*** Opening of TASK MATERIAL ***

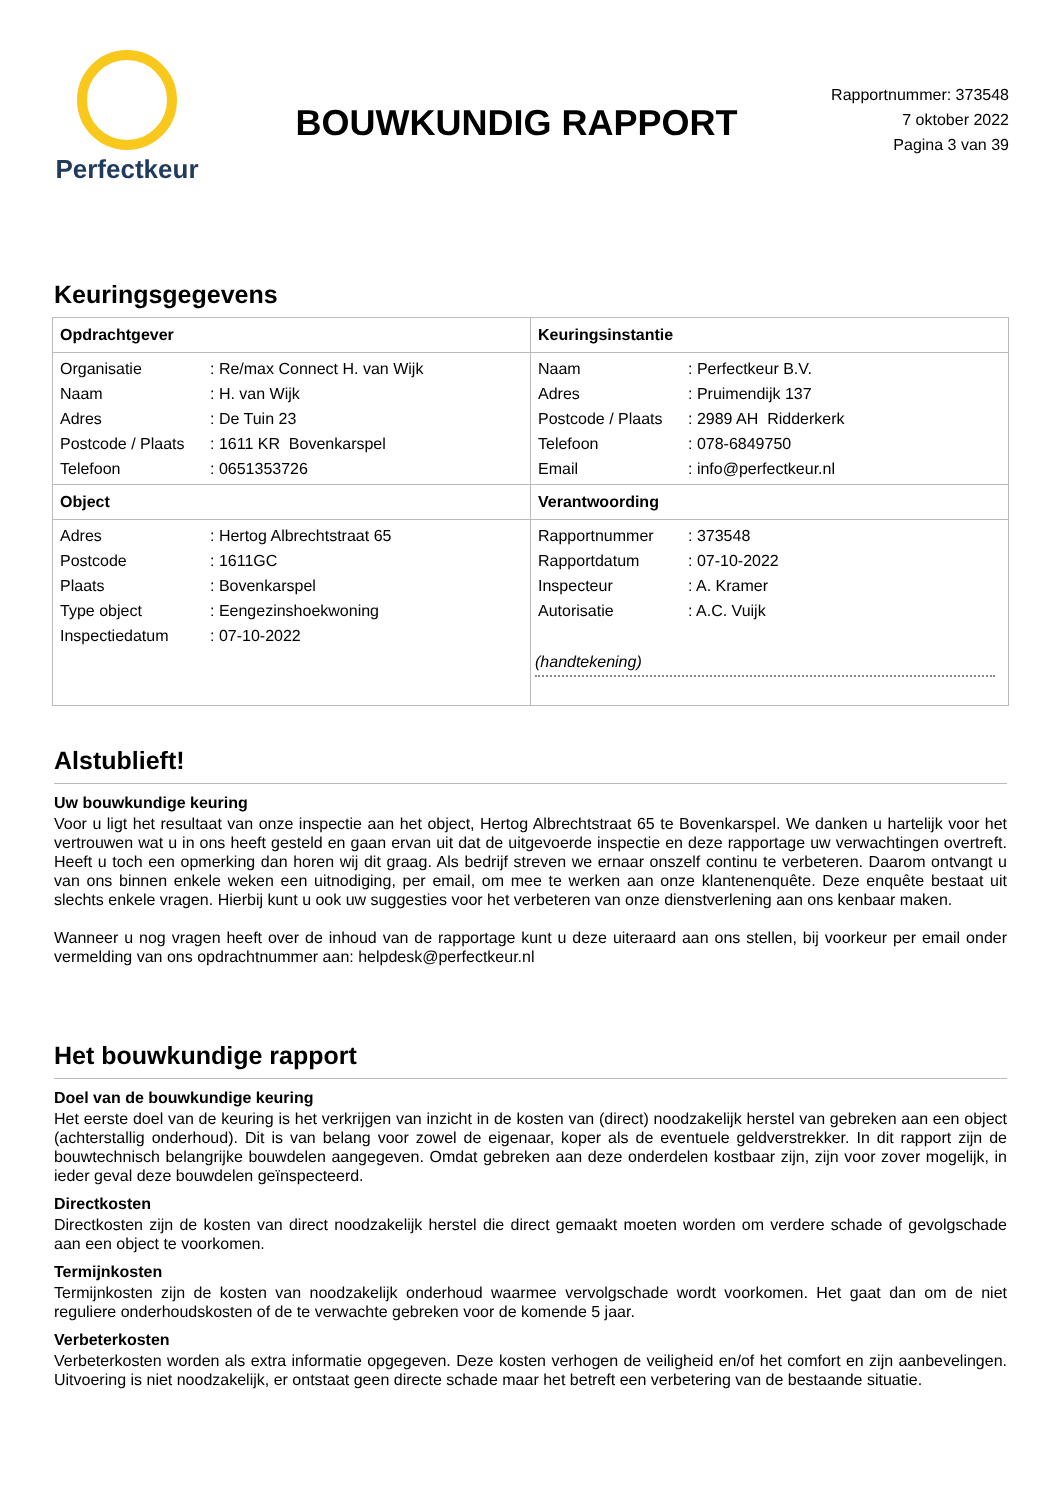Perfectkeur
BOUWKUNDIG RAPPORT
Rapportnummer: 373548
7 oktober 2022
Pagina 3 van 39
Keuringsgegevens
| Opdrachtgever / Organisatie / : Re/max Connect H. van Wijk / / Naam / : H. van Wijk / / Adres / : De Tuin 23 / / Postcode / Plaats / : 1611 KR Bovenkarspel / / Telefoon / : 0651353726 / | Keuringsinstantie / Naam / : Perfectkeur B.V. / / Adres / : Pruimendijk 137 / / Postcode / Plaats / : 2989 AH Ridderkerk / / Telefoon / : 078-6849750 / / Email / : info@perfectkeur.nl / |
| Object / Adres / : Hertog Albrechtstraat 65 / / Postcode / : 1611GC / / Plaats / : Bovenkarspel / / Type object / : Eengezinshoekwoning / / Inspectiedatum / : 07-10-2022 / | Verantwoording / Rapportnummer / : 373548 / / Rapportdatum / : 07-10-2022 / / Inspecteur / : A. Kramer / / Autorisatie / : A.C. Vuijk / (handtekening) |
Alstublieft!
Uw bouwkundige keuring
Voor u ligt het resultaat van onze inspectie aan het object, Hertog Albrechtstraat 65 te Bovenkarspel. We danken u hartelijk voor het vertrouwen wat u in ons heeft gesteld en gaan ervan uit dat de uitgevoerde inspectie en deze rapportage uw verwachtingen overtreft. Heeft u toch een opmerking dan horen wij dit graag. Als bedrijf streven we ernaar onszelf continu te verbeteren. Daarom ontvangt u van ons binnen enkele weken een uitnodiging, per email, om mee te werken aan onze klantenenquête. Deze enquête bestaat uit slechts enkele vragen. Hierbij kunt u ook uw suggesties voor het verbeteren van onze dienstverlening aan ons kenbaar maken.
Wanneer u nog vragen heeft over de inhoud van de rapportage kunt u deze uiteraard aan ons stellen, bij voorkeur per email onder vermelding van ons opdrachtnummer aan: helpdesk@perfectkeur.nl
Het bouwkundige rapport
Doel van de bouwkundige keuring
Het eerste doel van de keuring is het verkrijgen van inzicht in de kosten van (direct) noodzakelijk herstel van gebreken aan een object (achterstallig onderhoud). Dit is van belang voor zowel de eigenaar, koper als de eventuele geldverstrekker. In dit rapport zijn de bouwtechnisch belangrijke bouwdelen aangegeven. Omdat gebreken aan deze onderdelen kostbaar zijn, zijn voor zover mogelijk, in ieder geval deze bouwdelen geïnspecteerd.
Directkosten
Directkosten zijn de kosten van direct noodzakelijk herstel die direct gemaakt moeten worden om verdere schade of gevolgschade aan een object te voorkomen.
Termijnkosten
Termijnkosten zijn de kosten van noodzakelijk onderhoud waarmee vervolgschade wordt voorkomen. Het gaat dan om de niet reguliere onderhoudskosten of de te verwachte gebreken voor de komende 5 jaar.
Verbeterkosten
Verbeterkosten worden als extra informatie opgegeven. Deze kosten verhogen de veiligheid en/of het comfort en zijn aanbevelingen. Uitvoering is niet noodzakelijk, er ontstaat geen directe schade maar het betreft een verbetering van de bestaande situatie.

*** Close of TASK MATERIAL ***
*** Opening of TASK MATERIAL ***

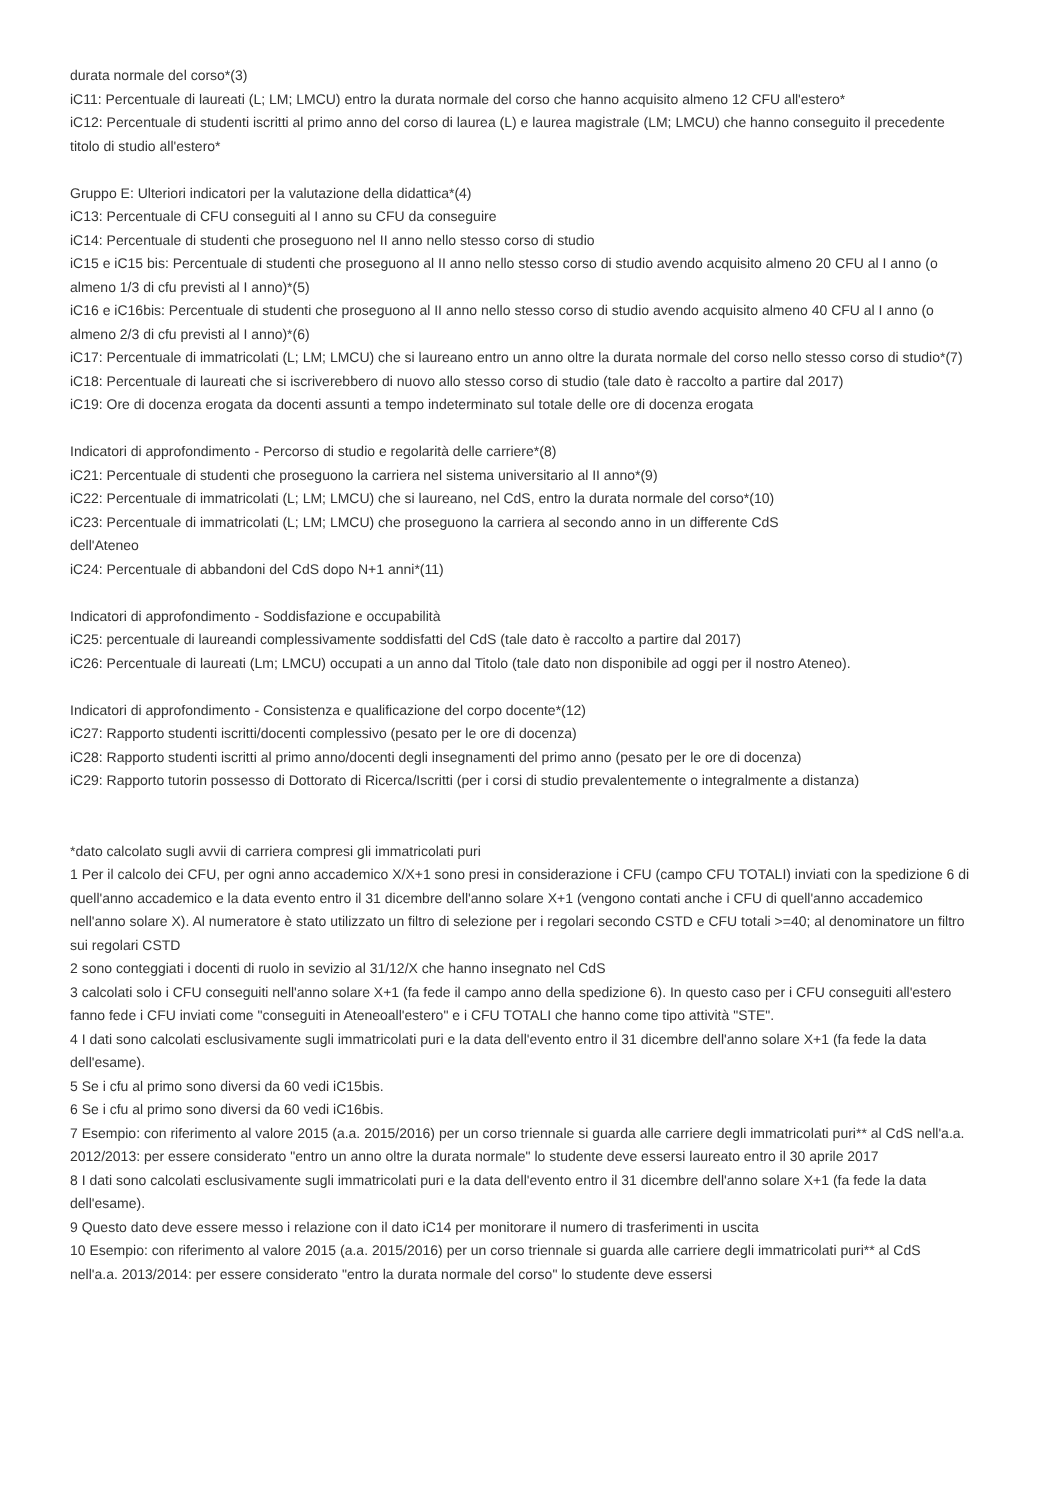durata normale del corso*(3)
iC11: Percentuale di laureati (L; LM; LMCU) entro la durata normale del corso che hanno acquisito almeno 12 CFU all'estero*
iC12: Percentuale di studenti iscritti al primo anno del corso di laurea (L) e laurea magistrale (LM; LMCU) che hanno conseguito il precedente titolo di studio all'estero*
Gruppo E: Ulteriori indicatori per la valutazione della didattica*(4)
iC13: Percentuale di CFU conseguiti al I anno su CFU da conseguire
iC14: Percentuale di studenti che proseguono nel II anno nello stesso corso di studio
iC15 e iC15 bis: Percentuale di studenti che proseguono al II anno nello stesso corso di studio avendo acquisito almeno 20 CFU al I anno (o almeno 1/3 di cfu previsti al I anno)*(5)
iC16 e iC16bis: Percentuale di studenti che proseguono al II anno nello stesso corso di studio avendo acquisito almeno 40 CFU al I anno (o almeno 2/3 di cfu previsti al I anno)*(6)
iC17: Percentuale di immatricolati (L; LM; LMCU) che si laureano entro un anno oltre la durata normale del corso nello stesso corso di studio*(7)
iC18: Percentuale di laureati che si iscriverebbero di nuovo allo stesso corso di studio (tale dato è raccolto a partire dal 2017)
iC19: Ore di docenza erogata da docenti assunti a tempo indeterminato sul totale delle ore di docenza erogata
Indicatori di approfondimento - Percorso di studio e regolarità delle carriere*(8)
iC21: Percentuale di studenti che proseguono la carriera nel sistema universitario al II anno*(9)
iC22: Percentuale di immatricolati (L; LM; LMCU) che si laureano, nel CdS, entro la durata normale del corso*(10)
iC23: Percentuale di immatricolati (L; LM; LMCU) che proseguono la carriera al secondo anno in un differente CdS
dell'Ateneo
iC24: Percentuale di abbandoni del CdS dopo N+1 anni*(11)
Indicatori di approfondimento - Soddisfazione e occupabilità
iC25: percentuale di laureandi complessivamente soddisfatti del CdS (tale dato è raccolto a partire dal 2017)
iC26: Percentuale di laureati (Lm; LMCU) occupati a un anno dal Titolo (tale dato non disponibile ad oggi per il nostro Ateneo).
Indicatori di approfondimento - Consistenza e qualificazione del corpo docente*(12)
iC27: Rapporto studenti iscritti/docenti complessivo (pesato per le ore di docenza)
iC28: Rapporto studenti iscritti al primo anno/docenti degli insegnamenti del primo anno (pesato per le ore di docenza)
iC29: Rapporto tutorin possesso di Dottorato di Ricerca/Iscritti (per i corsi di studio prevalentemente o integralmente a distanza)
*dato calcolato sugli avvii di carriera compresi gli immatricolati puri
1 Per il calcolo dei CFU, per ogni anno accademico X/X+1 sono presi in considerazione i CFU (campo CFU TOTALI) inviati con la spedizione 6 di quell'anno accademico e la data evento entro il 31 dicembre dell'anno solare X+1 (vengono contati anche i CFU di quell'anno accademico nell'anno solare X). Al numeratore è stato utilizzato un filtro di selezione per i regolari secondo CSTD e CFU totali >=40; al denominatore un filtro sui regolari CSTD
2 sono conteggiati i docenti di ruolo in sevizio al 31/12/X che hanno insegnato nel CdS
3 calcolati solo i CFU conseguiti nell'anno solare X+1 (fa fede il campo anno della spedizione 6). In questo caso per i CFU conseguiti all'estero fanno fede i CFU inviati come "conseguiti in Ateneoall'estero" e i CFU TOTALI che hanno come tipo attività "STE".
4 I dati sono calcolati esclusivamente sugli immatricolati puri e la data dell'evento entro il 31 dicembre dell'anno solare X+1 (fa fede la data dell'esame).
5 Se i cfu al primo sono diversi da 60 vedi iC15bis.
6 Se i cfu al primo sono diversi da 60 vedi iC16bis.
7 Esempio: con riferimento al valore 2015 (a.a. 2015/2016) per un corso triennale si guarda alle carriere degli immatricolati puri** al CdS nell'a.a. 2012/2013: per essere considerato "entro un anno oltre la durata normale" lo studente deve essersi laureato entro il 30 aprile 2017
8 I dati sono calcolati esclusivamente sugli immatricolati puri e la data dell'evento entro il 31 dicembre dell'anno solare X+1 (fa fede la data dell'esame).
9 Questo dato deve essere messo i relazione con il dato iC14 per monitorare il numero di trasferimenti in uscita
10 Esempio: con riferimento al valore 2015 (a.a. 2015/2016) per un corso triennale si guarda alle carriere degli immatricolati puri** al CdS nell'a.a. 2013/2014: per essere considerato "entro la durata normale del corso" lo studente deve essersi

*** Close of TASK MATERIAL ***

TO-DO ITEM:
Select the lines in this material that hold the word "essersi", leaving none out.

SOLUTION TO THIS TASK:
7 Esempio: con riferimento al valore 2015 (a.a. 2015/2016) per un corso triennale si guarda alle carriere degli immatricolati puri** al CdS nell'a.a. 2012/2013: per essere considerato "entro un anno oltre la durata normale" lo studente deve essersi laureato entro il 30 aprile 2017
10 Esempio: con riferimento al valore 2015 (a.a. 2015/2016) per un corso triennale si guarda alle carriere degli immatricolati puri** al CdS nell'a.a. 2013/2014: per essere considerato "entro la durata normale del corso" lo studente deve essersi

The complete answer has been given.